START Data provided

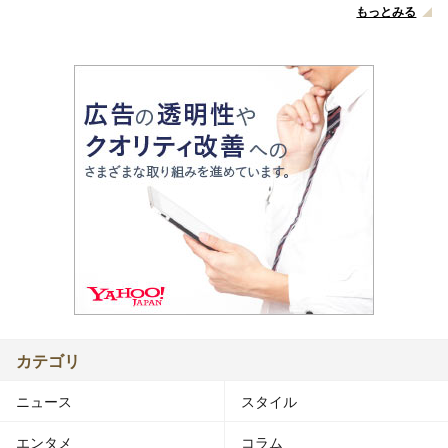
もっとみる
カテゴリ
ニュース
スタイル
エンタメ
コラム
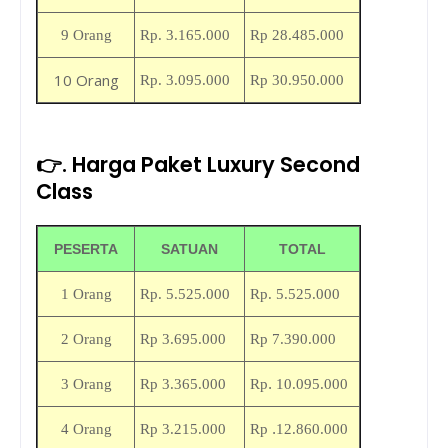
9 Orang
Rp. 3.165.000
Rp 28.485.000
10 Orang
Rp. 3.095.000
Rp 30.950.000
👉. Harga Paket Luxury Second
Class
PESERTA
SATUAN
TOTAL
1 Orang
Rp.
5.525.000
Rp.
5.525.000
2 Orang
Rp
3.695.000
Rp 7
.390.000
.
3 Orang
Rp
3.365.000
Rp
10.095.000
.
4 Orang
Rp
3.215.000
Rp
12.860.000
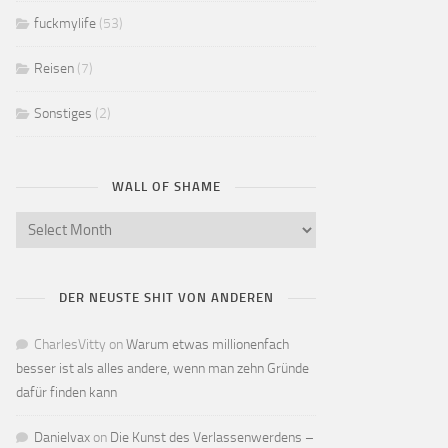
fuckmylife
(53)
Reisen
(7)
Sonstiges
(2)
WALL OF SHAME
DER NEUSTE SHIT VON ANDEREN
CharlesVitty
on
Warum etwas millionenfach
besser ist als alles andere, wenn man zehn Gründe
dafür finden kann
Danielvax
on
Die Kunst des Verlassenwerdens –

END Data provided
START Data provided

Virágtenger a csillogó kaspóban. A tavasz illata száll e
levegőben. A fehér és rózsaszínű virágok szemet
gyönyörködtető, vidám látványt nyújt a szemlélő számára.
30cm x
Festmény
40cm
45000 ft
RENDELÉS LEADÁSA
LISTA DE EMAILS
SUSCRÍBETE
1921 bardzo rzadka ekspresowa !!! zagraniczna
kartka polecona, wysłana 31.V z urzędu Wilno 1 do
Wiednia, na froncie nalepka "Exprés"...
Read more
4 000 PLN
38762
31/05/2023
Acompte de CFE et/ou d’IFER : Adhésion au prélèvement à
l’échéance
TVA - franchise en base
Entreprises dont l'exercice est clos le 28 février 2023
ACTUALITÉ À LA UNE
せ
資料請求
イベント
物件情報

END Data provided

● Task item
Report the number of lines in the listing above that hold the word "Orang", and give no other text.

● Answer space
6